Calle Ocho [Eighth Street] is the center of the hard-line anti-Castro segment of the Cuban American community in Miami. It is aging out, and the generations born in the US are not as committed to this view of the world as their fathers and grandfathers. Many of the recent immigrants from Cuba are economic immigrants, not political.

The fifty years of the US Cuban policy has been a total failure at its primary goal – the removal of Fidel. The man still wields great power and influence on the island, now under the control of his brother. He retired for medical reasons, not pressure from the US.

Calle Ocho and Fidel torpedoed Jimmy Carter’s move to normalize relations with Cuba, but Fidel has moderated and Calle Ocho’s influence has been fading. Looking at what happened to Marco Rubio when he attempted to get a compromise immigration bill through Congress shows that the Republican Party is more concerned with the views of the Tea Party, because Calle Ocho can no longer guarantee the votes it did a decade ago.

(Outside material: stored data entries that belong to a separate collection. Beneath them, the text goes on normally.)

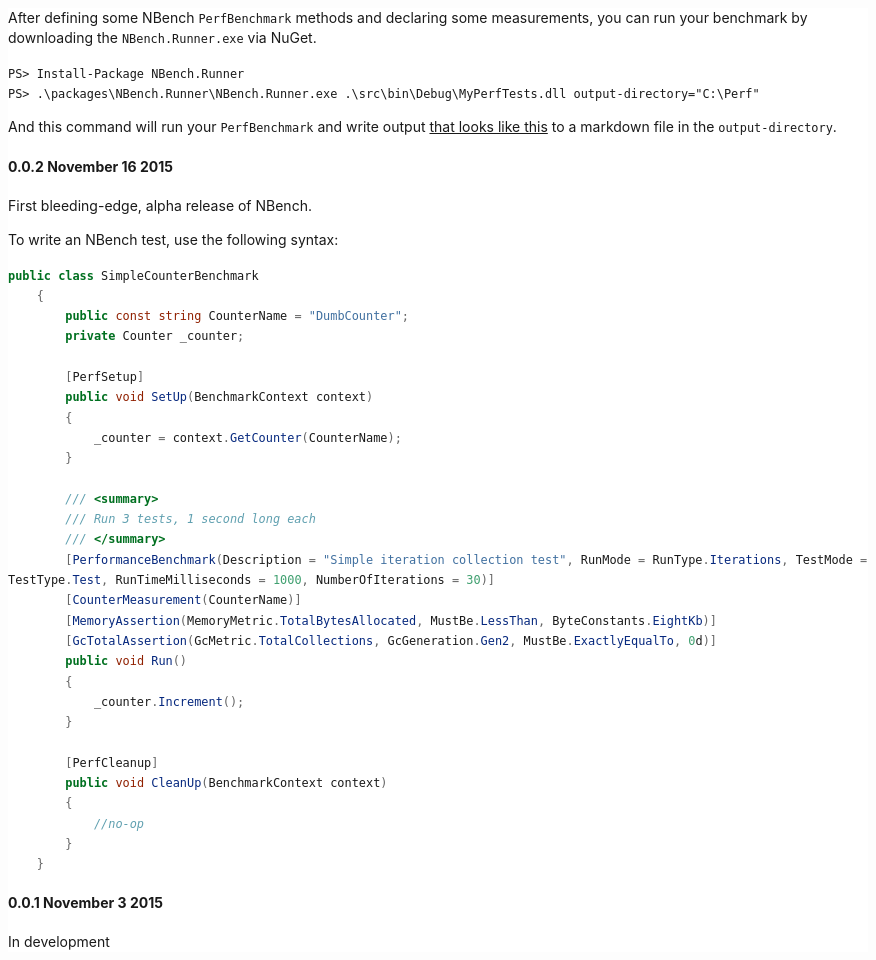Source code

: After defining some NBench `PerfBenchmark` methods and declaring some measurements, you can run your benchmark by downloading the `NBench.Runner.exe` via NuGet.

```
PS> Install-Package NBench.Runner
PS> .\packages\NBench.Runner\NBench.Runner.exe .\src\bin\Debug\MyPerfTests.dll output-directory="C:\Perf"
```

And this command will run your `PerfBenchmark` and write output [that looks like this](https://gist.github.com/Aaronontheweb/8e0bfa2cccc63f5bd8bf) to a markdown file in the `output-directory`.

#### 0.0.2 November 16 2015
First bleeding-edge, alpha release of NBench.

To write an NBench test, use the following syntax:

```csharp
public class SimpleCounterBenchmark
    {
        public const string CounterName = "DumbCounter";
        private Counter _counter;

        [PerfSetup]
        public void SetUp(BenchmarkContext context)
        {
            _counter = context.GetCounter(CounterName);
        }

        /// <summary>
        /// Run 3 tests, 1 second long each
        /// </summary>
        [PerformanceBenchmark(Description = "Simple iteration collection test", RunMode = RunType.Iterations, TestMode = TestType.Test, RunTimeMilliseconds = 1000, NumberOfIterations = 30)]
        [CounterMeasurement(CounterName)]
        [MemoryAssertion(MemoryMetric.TotalBytesAllocated, MustBe.LessThan, ByteConstants.EightKb)]
        [GcTotalAssertion(GcMetric.TotalCollections, GcGeneration.Gen2, MustBe.ExactlyEqualTo, 0d)]
        public void Run()
        {
            _counter.Increment();
        }

        [PerfCleanup]
        public void CleanUp(BenchmarkContext context)
        {
            //no-op
        }
    }
```
#### 0.0.1 November 3 2015
In development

There is too much money to be made by opening relations with Cuba for there to be serious opposition in Congress. Too many Cubans want to be able to move freely between the US and the island for the old-timers to guarantee support for the politicians who attempt to block this change in policy.

6 comments

1 Badtux { 12.19.14 at 1:25 am }

I’m suspecting Fidel isn’t even alive any more, or if so, he’s barely so, certainly not running the country anymore. I guess being dead, or in a vegetative state, is “moderated” though LOL :).

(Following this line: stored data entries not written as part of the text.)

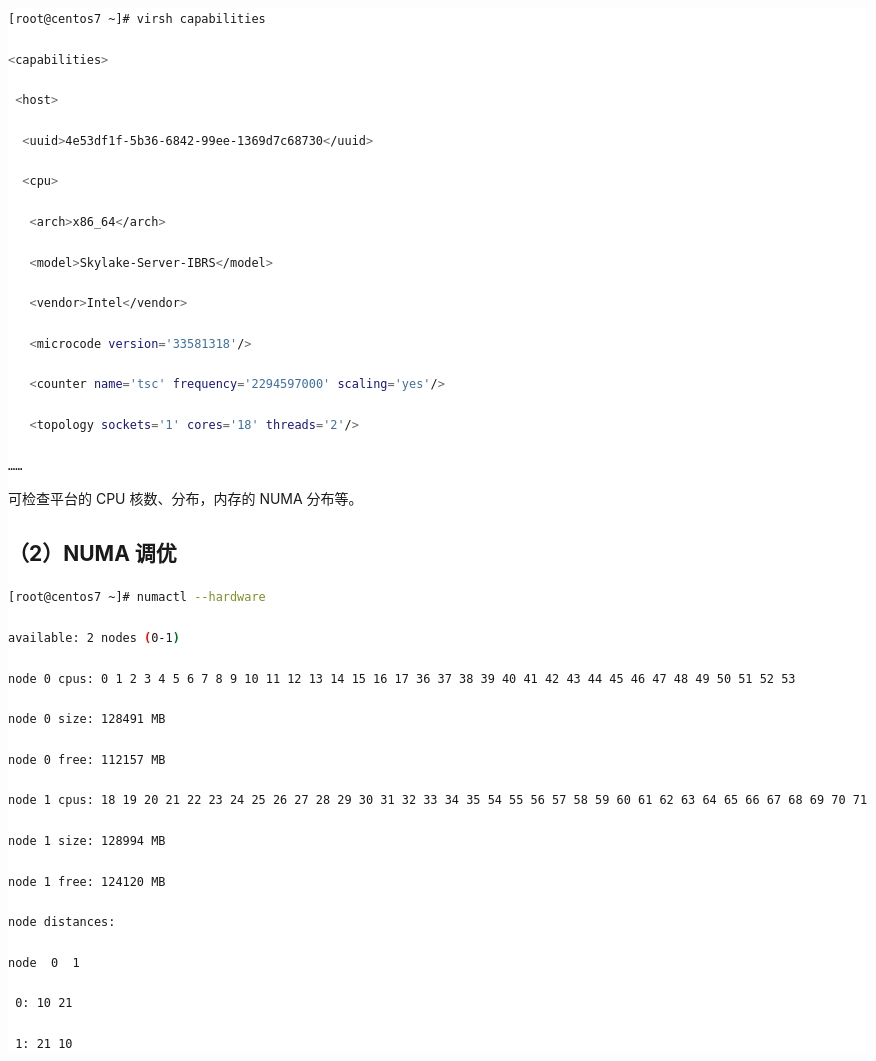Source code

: 
```bash
[root@centos7 ~]# virsh capabilities

<capabilities>

 <host>

  <uuid>4e53df1f-5b36-6842-99ee-1369d7c68730</uuid>

  <cpu>

   <arch>x86_64</arch>

   <model>Skylake-Server-IBRS</model>

   <vendor>Intel</vendor>

   <microcode version='33581318'/>

   <counter name='tsc' frequency='2294597000' scaling='yes'/>

   <topology sockets='1' cores='18' threads='2'/>

……
```

可检查平台的 CPU 核数、分布，内存的 NUMA 分布等。

## （2）NUMA 调优

```bash
[root@centos7 ~]# numactl --hardware

available: 2 nodes (0-1)

node 0 cpus: 0 1 2 3 4 5 6 7 8 9 10 11 12 13 14 15 16 17 36 37 38 39 40 41 42 43 44 45 46 47 48 49 50 51 52 53

node 0 size: 128491 MB

node 0 free: 112157 MB

node 1 cpus: 18 19 20 21 22 23 24 25 26 27 28 29 30 31 32 33 34 35 54 55 56 57 58 59 60 61 62 63 64 65 66 67 68 69 70 71

node 1 size: 128994 MB

node 1 free: 124120 MB

node distances:

node  0  1

 0: 10 21

 1: 21 10
```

You’d think that 54 years of embargo would be enough to overthrow the Communist government of Cuba if it was going to happen, but apparently the only reason it didn’t work is because we need 108 years of embargo. Or somethin’. Huhn.

– Badtux the Snarky Penguin

2 Bryan { 12.19.14 at 11:01 am }

They’ll probably stuff him like Lenin and put him on permanent display in a glass case when he is officially dead. If they re-broadcast his speeches after the two-hour mark no one will know he isn’t making them live because he is the only one in the country who was actually listening at that point. 😈

The two groups beyond Calle Ocho who want to block this are Big Sugar and the cigar makers, but they haven’t bought enough of the Congress to do them any good.

Oh, yeah, the stupid policy didn’t fail, we failed the policy, so we need to continue it.

The only people other than Calle Ocho who are pissed off about the normalization are the leaders of Venezuela who view this as a ‘stab in the back’.

3 hipparchia { 12.19.14 at 7:23 pm }

“the leaders of Venezuela who view this as a ‘stab in the back’.”

I was guessing that was the main reason for “why now”…

4 Bryan { 12.19.14 at 9:18 pm }

The Pope was pushing for it, and Obama got a US citizen released, but, yes, annoying Venezuela was certainly a feature for the deal. Cuba has also been a primary donor to the Ebola crisis, sending a lot of medical personnel to the area, while the West has been enacting laws to suppress involvement by their medical personnel.

5 Badtux { 12.19.14 at 10:42 pm }

Annoying Russia also had to be part of the package. Russia is losing their onliest bestest friend in the Americas. Maybe not immediately, but the writing is on the wall. Economic conquest is something the US *does*.

6 Bryan { 12.19.14 at 11:33 pm }

Annoying Russia may have been part of Cuba’s strategy on this move. Vladimir is not any more subtle than the Shrubbery when it comes to all things economic. He has wrung some major concessions from Cuba in exchange for buying sugar, and with the possible oil fields off the Cuban coast, Havana isn’t as dependent on Russia or Venezuela as it once was for fuel.

Cuba has its own reasons for going along with this change and may consider the US as the least of the evils available. With oil below $60/barrel the power of Russia and Venezuela has taken a hit.